Introduction: Metabolic Syndrome (MS) consists of a cluster of metabolic abnormalities that confer exaggerated risk of cardiovascular disease. MS is a novel risk factor for Coronary Artery Disease (CAD) and is a rising disease entity in Asia. Incidence of ST Elevation Myocardial Infarction (STEMI) is high in patients with MS. There is limited data on prevalence of MS in patients with Acute Myocardial Infarction (AMI).

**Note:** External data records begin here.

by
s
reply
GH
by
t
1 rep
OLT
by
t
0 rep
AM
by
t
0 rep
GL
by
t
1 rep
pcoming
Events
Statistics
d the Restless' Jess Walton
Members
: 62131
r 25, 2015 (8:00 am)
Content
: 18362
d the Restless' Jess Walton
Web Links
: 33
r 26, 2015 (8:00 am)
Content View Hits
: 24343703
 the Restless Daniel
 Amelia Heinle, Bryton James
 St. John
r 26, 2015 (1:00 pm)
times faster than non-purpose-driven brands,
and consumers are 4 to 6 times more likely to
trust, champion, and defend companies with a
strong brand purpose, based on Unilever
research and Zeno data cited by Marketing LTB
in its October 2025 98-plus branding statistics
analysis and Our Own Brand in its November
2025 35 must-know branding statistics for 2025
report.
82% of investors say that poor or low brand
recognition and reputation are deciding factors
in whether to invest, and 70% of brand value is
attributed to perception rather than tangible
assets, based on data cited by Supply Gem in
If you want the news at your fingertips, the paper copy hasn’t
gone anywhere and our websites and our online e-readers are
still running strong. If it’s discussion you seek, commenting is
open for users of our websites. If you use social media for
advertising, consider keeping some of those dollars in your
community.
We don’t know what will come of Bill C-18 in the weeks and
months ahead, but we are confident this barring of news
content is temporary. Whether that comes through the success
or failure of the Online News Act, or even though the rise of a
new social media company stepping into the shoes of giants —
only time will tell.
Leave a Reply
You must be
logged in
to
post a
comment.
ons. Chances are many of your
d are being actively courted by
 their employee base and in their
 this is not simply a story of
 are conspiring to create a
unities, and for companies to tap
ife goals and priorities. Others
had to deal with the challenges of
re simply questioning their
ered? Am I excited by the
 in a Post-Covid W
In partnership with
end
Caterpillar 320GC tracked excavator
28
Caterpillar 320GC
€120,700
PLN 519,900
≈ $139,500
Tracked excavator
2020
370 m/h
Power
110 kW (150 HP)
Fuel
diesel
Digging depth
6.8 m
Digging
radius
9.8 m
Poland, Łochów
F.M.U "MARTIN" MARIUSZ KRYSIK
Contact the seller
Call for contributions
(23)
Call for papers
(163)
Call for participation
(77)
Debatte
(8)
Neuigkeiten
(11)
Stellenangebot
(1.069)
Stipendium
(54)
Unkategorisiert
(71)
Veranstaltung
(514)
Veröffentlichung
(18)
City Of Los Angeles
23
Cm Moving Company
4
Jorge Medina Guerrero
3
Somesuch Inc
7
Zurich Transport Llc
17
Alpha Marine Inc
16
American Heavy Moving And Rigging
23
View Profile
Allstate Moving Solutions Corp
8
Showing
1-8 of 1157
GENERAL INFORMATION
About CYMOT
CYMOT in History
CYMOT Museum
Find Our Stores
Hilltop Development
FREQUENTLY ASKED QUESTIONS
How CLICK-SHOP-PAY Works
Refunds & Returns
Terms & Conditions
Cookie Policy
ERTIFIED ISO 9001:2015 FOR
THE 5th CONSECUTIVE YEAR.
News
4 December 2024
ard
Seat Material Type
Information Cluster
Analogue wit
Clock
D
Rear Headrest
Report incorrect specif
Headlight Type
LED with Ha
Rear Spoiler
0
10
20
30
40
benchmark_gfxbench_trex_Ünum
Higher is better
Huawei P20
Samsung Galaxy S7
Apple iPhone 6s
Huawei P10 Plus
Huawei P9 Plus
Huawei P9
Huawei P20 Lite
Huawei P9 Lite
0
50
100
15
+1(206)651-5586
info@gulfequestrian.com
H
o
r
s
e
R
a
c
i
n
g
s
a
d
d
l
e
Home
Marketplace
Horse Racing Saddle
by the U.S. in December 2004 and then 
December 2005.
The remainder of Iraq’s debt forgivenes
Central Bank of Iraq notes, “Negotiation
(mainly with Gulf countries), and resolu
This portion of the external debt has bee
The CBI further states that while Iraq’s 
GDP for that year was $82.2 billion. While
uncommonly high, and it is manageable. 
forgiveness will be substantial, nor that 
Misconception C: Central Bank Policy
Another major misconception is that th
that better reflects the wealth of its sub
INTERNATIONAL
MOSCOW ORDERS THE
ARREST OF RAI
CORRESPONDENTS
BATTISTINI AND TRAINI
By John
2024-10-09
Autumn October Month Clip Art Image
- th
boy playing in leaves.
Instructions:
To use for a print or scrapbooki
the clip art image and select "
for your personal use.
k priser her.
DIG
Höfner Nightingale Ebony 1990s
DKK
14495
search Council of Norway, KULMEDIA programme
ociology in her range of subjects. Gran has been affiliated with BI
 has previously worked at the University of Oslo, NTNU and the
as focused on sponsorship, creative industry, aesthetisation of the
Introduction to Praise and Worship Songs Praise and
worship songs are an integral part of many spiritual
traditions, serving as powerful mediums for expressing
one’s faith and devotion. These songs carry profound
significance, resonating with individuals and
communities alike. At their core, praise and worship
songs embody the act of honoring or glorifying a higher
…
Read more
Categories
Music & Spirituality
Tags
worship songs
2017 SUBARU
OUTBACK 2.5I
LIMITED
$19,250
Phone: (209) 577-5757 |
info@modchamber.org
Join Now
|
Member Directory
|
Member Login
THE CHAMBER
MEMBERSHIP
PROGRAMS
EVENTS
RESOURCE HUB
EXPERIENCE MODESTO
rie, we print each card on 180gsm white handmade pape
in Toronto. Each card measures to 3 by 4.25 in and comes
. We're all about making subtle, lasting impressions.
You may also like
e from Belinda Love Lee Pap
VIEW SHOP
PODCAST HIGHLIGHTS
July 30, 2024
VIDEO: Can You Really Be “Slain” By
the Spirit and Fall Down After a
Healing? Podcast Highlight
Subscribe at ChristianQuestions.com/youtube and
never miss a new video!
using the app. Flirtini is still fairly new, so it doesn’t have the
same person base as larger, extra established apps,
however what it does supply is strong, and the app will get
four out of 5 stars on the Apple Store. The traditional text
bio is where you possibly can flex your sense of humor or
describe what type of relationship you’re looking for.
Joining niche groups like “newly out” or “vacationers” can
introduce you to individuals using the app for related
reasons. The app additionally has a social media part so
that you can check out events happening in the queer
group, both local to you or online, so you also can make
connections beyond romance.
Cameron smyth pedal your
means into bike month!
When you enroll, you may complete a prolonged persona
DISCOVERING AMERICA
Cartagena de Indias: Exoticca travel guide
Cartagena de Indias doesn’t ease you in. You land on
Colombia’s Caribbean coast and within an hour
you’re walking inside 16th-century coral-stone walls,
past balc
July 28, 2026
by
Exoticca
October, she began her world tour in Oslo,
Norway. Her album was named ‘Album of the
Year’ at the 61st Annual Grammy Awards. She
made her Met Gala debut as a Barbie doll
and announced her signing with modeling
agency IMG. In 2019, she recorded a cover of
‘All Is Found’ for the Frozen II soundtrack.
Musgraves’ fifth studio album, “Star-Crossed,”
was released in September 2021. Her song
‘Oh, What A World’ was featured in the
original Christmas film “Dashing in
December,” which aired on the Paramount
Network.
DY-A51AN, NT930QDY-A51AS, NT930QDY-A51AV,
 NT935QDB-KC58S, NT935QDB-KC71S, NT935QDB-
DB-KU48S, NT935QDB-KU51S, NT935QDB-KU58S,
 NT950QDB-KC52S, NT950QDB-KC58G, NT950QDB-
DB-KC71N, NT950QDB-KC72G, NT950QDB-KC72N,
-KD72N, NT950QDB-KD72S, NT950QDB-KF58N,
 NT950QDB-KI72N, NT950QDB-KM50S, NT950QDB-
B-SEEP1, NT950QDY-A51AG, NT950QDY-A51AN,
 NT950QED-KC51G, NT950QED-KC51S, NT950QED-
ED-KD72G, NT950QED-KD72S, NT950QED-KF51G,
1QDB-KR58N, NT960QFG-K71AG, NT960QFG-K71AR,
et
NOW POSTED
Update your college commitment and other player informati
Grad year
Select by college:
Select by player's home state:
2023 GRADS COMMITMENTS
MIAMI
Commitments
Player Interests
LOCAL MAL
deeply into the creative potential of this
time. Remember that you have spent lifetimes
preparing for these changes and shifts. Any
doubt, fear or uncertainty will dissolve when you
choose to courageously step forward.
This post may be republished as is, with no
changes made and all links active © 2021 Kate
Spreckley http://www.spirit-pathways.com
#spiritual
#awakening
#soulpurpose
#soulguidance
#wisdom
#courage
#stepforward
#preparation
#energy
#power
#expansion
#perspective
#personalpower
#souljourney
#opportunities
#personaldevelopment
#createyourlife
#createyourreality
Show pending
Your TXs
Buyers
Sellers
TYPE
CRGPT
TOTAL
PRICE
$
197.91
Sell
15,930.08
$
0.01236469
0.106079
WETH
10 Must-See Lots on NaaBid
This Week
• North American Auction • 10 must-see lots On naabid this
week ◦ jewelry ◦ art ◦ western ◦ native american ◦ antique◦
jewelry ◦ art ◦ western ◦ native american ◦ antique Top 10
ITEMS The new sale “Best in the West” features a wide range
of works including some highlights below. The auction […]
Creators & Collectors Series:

Aim: To determine frequency of MS in patients admitted with STEMI.
Materials and Methods: Hundred Consecutive patients between 25 to 75 years who were admitted with STEMI at Govt medical college Thrissur were included in this prospective study. Subjects were assessed for five-component conditions of metabolic syndrome. Criteria to identify MS were based on a “Consensus statement for diagnosis of metabolic syndrome for Asian Indians”. Presence of three or more of following suggest MS, Waist Circumference (WC)>90 cm in men and 80 cm in women, Blood pressure >130/85 mm Hg, Fasting Plasma Glucose (FPG) >100 mg%, serum triglycerides >150 mg/dl, High Density Lipoprotein (HDL)<40 mg/dl in male and<50 mg/dl in female. Statistical analysis was performed using Epi-Info software. Data expressed as numbers and percents were compared by Chi-square test.
Results: Study enrolled 100 patients (males 80, females 20) with a mean age of 58. Frequency of MS in patients with STEMI was 40% (36% of males and 55% of females). Prevalence of components in the MS group was WC >80/90 -31(71%), BP>130/85- 23(58%), FPG >100 - 37(93%), HDL <40 (male)/ 50 (female) - 18(45%), TG >150 -15(37.5%).
Conclusion: The present study concluded that there is a remarkably high occurrence of metabolic syndrome and central obesity in patients with ST elevation Myocardial Infarction (MI) in our local population especially in females. Considering this fact the role of specific and targeted intervention for clinical detection and management of MS including lifestyle modifications needs to be addressed.